University of PEI professor creates new model to project urban flooding in real-time

University of PEI professor creates new model to project urban flooding in real-time | Insurance Business

University of PEI professor creates new model to project urban flooding in real-time

An assistant professor from the University of Prince Edward Island (UPEI) has proposed a new way to project the risk of urban flooding caused by heavy precipitation.

Xander Wang of the UPEI school of climate change and adaption released his findings in a paper titled Urban Flood Prediction Under Heavy Precipitation, which was published in the Journal of Hydrology.

"We are seeing more frequent flood events, especially in cities around the world," Wang said. "In the context of global warming, we are seeing more water coming from the ocean, to the air, and to land surface. Under global warming, this has intensified significantly.”

Wang told CBC News that it is typically challenging to create flooding models for urban settings. Unlike natural watershed models, urban areas are made by human hands and modified by human activity, which means more variables affect the way flooding behaves in cities and the like.

"It's very complicated systems so we need to use a new model to deal with that," the professor remarked.

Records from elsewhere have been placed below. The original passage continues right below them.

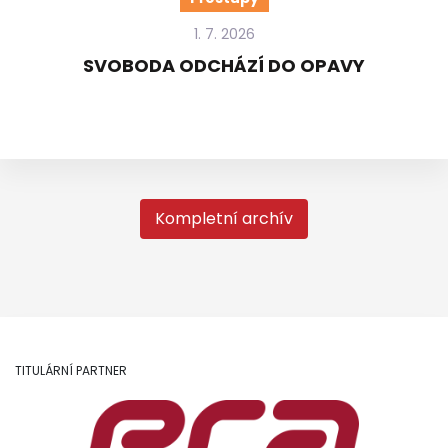
1. 7. 2026
SVOBODA ODCHÁZÍ DO OPAVY
Kompletní archív
TITULÁRNÍ PARTNER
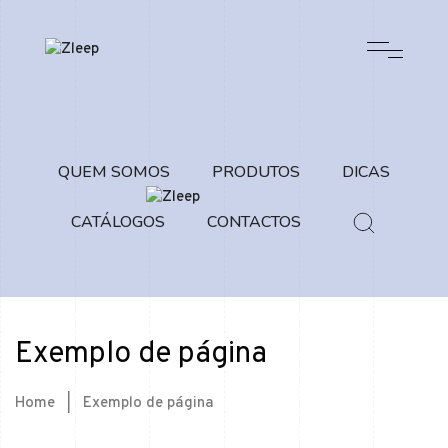
QUEM SOMOS
PRODUTOS
DICAS
CATÁLOGOS
CONTACTOS
Exemplo de página
Home
|
Exemplo de página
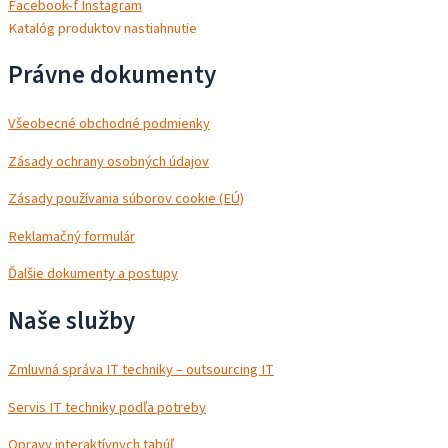
Facebook-f
Instagram
Katalóg produktov nastiahnutie
Právne dokumenty
Všeobecné obchodné podmienky
Zásady ochrany osobných údajov
Zásady používania súborov cookie (EÚ)
Reklamačný formulár
Ďalšie dokumenty a postupy
Naše služby
Zmluvná správa IT techniky – outsourcing IT
Servis IT techniky podľa potreby
Opravy interaktívnych tabúľ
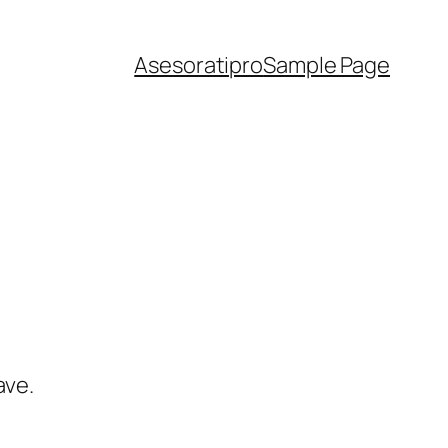
Asesoratipro
Sample Page
ave.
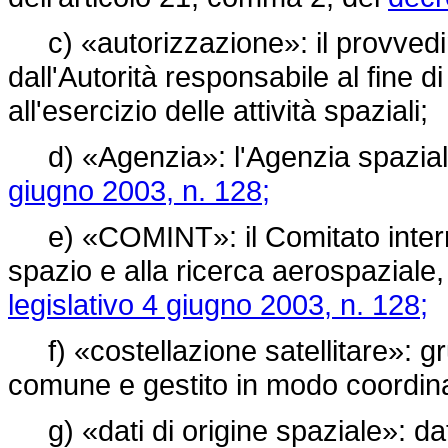
c) «autorizzazione»: il provvedim
dall'Autorità responsabile al fine d
all'esercizio delle attività spaziali;
d) «Agenzia»: l'Agenzia spaziale 
giugno 2003, n. 128;
e) «COMINT»: il Comitato intermini
spazio e alla ricerca aerospaziale, 
legislativo 4 giugno 2003, n. 128;
f) «costellazione satellitare»: gru
comune e gestito in modo coordin
g) «dati di origine spaziale»: dati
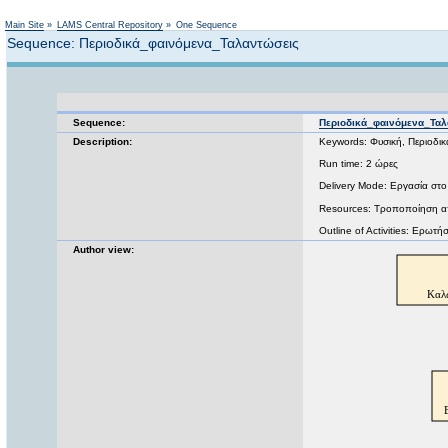
Main Site
»
LAMS Central Repository
»
One Sequence
Sequence: Περιοδικά_φαινόμενα_Ταλαντώσεις
Sequence:
Περιοδικά_φαινόμενα_Ταλ
Description:
Keywords: Φυσική, Περιοδικά
Run time: 2 ώρες
Delivery Mode: Εργασία στο 
Resources: Τροποποίηση α
Outline of Activities: Ερωτ
Author view:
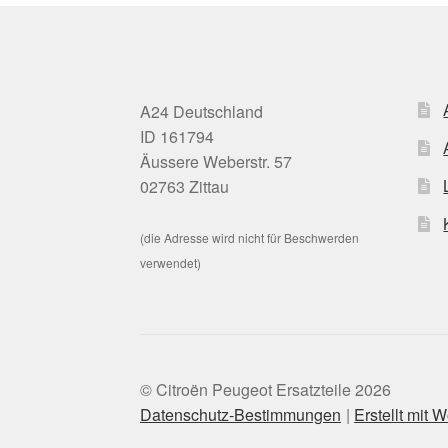
A24 Deutschland
ID 161794
Äussere Weberstr. 57
02763 Zittau
(die Adresse wird nicht für Beschwerden
verwendet)
© Citroën Peugeot Ersatzteile 2026
Datenschutz-Bestimmungen
Erstellt mi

According to Wang, his mathematics-based model provides a real-time prediction of flooding. This allows urban communities to closely follow flood developments as they occur in real-time, and immediately respond to the situation. The model can also be used to predict potential flooding in advance.

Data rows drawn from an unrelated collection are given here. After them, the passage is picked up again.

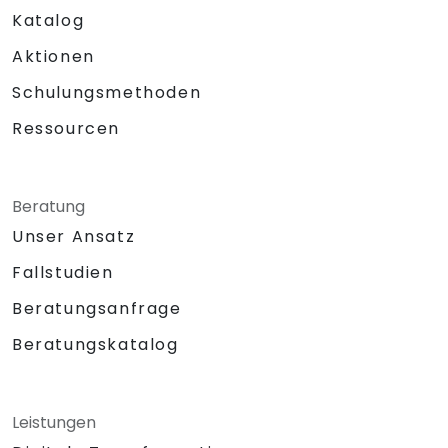
Katalog
Aktionen
Schulungsmethoden
Ressourcen
Beratung
Unser Ansatz
Fallstudien
Beratungsanfrage
Beratungskatalog
Leistungen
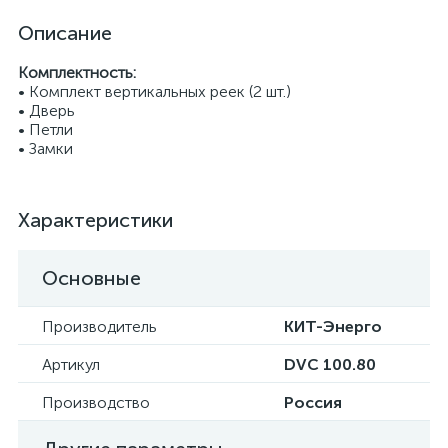
Описание
Комплектность:
• Комплект вертикальных реек (2 шт.)
• Дверь
• Петли
• Замки
Характеристики
Основные
Производитель
КИТ-Энерго
Артикул
DVC 100.80
Производство
Россия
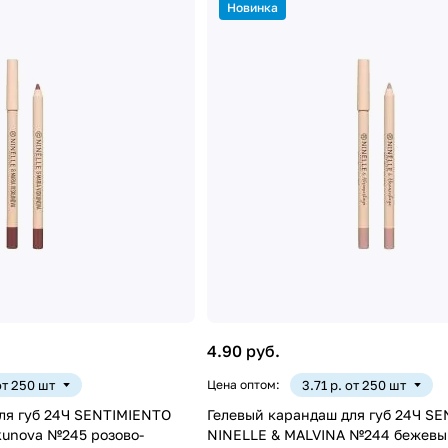
Новинка
4.90 руб.
от 250 шт
Цена оптом:
3.71 р. от 250 шт
ля губ 24Ч SENTIMIENTO
Гелевый карандаш для губ 24Ч S
kunova №245 розово-
NINELLE & MALVINA №244 бежевы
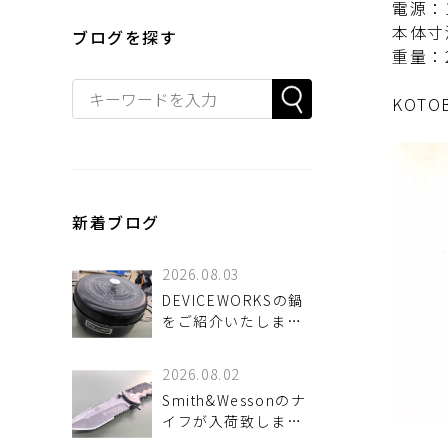
電源：1
本体寸
ブログを探す
重量：2
KOT
新着ブログ
2026.08.03
DEVICEWORKSの鍋
をご紹介いたしま
す！
2026.08.02
Smith&Wessonのナ
イフが入荷致しまし
た！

Wang’s model proposes dividing an irregular urban area into grid cells. The model reflects the frequent inflow and/or outflow interactions among grid cells while capturing the rapid generation of surface runoff in urban areas during heavy rainfall. The model also accounts for urban area features, such as large-scale impermeable surfaces and urban drainage systems, to better simulate the floods.

The researcher tested his model by reproducing the 2016 flood in Lafayette Parish in Louisiana; Wang noted that the model performed well in simulating the scenario.

"We can set up different global warming scenarios and then [look] for patterns and then you can see where it's going to be flooded for the future," the assistant professor mentioned.

Wang has suggested that his model can be used to predict PEI’s future flooding, which can help plan for infrastructure development.